How houses of worship are helping people affected by the coronavirus

Doors may be closed, but hearts are still open as houses of worship are finding ways to assist vulnerable community members during the coronavirus pandemic. Here’s a roundup of some inspiring ways these congregations are giving back, despite restrictions caused by the virus.

Check the list to see what efforts are taking place in your state.

-Nationwide. The Muslims United for Coronavirus Relief campaign, led by three Muslim organizations, has raised more than $260,000 for low-income families of all faiths to use toward food, bills and any other living expenses that will not be covered as a result of quarantines or work and school closures. Funds from the crowdfunding campaign will also be used to provide hygiene kits for low-income families and provide grants to local organizations coordinating similar relief projects.

-Alabama. The state’s biggest megachurch, Church of the Highlands, is hosting COVID-19 drive-through testing. The tests are being administered by the staff of Christ Health Center, a clinic founded by the church, and will be processed by Assurance Scientific Laboratory in Birmingham, which provides the test kits.

-California. At Congregation Beth Jacob in Redwood City, clergy and volunteers have set up a canned food drive and their own food delivery service and created a spreadsheet of grocery delivery services that are still in operation in their area. They’ve also created a community phone chain to have members touch base with each of their contacts.

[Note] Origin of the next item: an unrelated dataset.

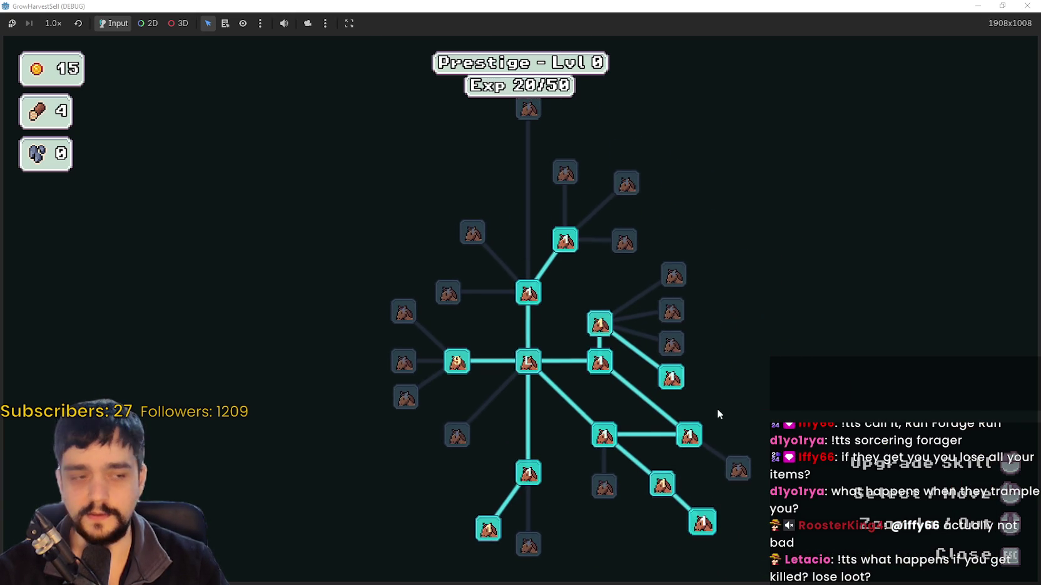
Leave the skill tree and reopen it from the notice board
key(Escape)
key(a)
key(w)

-Florida. Lake Gibson Church of the Nazarene is holding a “PB & Jesus” food drive event all week to collect food donations and prepare hundreds of meals for children at a local elementary school.

-Georgia. New Birth Missionary Baptist Church’s new food pantry has already fed more than 1,400 people this week.

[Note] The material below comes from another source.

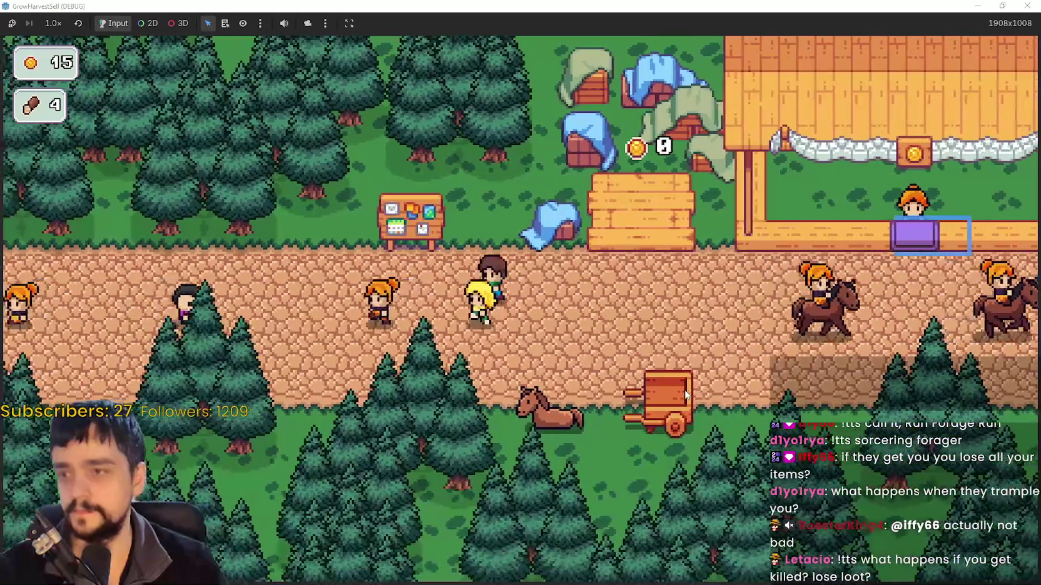
key(e)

-New York. Manhattan’s Trinity Community Connection church is raising funds to keep its Harlem shelter for homeless LGBTQ youth open 24/7 during the outbreak.

-Michigan. The Muslim Community of Ann Arbor, Michigan, has created a zakat fund for those who cannot work during the outbreak. The Ahlulbayt Mercy Foundation is providing food baskets to families in need.

-Pennsylvania. Philadelphia’s New Kingdom Baptist Church has opened its basement to provide free hot meals for children and families over the next two weeks.

-Tennessee. City Road Chapel in the suburbs of Nashville, Tennessee, is assisting locals whose food-service jobs have been impacted by the coronavirus outbreak with a Bar and Restaurant Workers Help Fund.

-Washington, D.C. The Islamic Circle of North America Relief is offering grocery delivery service for families needing assistance in and around the nation’s capital. The aid group also recently opened a special pantry in Boston to provide hygiene and household items to those who can’t afford it.

-Wisconsin. Milwaukee’s Life Church is distributing meals to the local public school system and offering delivery to members in need.